● Records supplied:
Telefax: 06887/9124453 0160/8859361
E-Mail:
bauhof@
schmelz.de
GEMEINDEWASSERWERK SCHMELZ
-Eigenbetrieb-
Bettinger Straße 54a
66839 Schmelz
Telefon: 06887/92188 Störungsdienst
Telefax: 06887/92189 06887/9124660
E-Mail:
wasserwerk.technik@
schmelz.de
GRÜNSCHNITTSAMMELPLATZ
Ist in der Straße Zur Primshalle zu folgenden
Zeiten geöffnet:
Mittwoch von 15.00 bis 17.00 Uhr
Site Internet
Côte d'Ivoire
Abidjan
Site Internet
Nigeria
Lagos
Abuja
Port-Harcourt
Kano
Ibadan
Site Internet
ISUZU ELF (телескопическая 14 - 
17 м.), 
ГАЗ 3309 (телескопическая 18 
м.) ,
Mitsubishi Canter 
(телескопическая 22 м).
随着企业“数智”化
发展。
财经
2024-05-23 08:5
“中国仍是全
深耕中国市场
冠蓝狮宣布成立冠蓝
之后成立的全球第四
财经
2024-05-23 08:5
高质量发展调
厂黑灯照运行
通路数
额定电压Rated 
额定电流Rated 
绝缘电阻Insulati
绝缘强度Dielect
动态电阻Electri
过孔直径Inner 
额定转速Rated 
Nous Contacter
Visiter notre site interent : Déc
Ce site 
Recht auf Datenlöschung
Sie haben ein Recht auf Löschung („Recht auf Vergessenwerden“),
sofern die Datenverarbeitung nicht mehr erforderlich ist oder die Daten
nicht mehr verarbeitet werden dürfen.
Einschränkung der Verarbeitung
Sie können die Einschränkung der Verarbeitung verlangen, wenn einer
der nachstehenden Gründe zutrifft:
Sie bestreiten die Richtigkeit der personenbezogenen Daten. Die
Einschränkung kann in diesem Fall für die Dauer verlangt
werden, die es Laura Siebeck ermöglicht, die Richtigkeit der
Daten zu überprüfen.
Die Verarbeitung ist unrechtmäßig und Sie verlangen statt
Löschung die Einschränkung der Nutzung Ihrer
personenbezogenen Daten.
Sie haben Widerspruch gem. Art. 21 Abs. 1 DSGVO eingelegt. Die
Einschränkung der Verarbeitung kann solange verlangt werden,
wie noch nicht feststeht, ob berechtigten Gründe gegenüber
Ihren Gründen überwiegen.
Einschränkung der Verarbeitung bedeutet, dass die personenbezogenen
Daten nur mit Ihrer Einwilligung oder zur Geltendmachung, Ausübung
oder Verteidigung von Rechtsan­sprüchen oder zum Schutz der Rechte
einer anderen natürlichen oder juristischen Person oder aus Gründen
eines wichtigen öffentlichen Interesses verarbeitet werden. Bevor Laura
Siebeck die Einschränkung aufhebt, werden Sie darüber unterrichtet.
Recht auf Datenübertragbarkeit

--

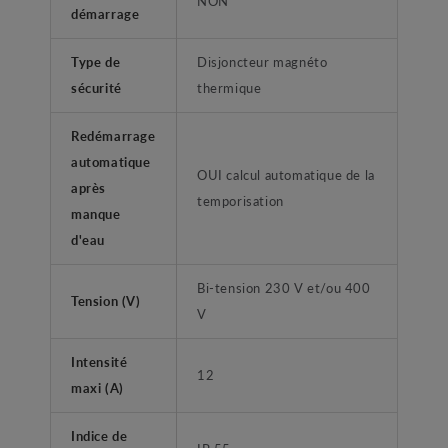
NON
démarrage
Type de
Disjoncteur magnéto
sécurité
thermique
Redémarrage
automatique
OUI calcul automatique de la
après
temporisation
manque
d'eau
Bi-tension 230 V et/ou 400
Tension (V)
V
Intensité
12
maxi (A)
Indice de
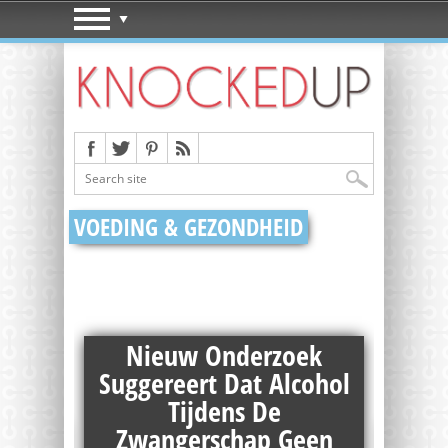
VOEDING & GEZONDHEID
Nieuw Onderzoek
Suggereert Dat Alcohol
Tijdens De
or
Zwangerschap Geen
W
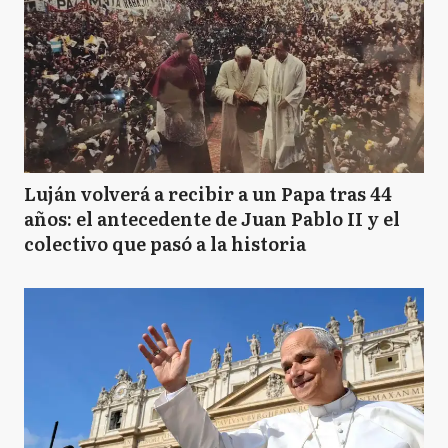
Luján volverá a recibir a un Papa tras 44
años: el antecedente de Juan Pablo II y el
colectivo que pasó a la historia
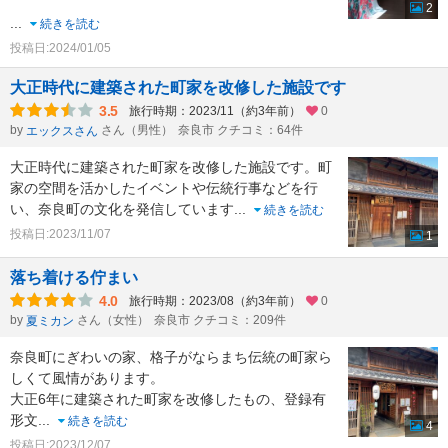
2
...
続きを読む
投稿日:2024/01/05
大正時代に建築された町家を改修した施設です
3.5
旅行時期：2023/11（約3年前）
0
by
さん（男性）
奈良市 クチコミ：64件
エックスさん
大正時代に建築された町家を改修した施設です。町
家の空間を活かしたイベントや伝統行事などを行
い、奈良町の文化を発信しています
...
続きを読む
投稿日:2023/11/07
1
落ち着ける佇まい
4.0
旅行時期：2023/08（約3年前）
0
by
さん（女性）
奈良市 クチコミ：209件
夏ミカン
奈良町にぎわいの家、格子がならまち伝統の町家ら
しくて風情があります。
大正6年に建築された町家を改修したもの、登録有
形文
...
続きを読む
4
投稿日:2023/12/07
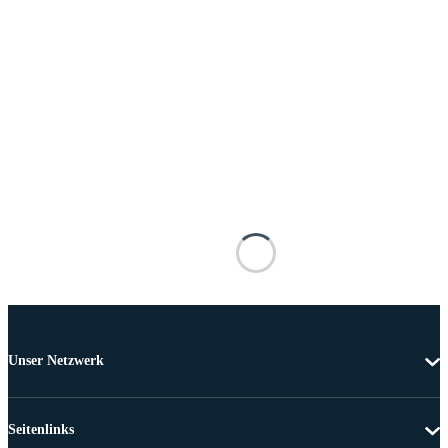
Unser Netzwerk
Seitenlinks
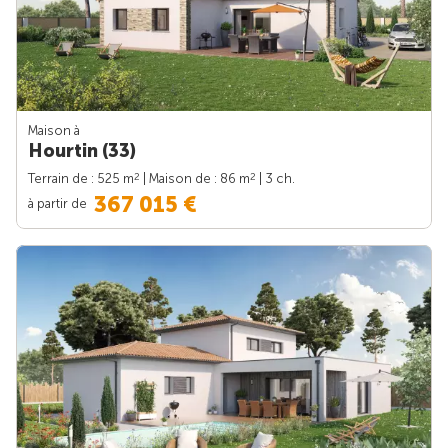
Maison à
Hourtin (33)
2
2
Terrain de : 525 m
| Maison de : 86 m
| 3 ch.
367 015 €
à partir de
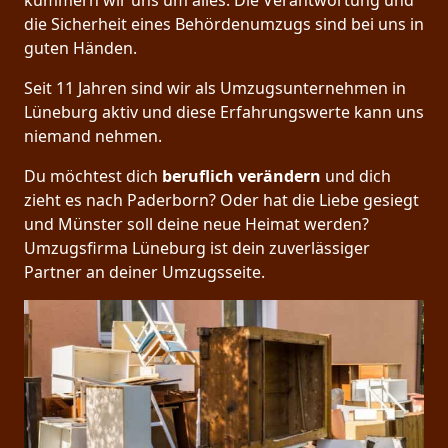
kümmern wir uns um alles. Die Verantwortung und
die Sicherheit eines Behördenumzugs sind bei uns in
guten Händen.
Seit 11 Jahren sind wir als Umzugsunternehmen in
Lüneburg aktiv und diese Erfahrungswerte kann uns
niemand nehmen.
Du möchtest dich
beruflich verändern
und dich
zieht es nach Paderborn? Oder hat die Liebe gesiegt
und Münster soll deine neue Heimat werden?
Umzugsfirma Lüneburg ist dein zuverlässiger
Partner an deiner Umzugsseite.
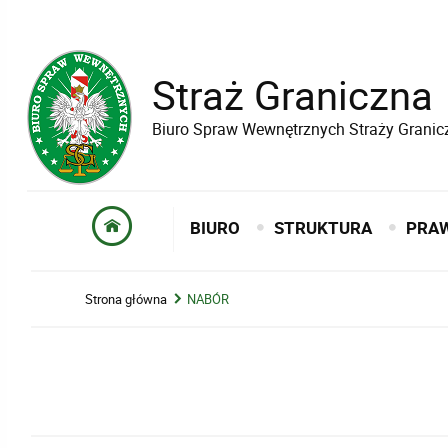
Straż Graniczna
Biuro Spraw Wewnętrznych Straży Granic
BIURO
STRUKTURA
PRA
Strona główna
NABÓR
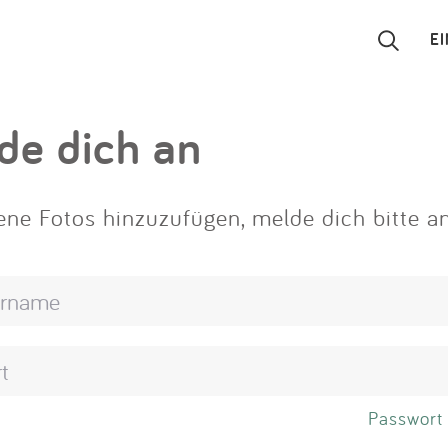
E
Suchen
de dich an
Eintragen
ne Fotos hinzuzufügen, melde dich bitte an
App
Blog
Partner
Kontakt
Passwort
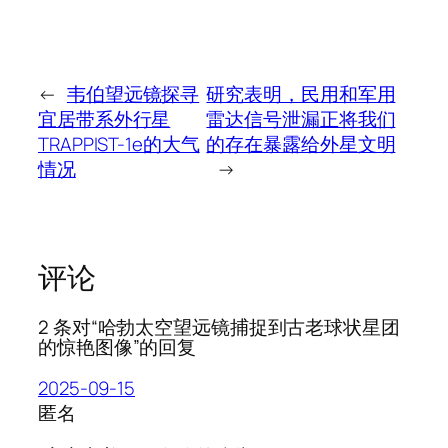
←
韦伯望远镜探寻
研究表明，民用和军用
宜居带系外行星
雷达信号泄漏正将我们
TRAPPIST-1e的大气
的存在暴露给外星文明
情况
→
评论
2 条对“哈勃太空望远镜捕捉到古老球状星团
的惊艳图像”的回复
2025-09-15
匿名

● Exercise:
From the rows above, pull out every line that contains the word "automatique". Case counts, so match only lines where the capitalization is identical.

● Answer below:
automatique
OUI calcul automatique de la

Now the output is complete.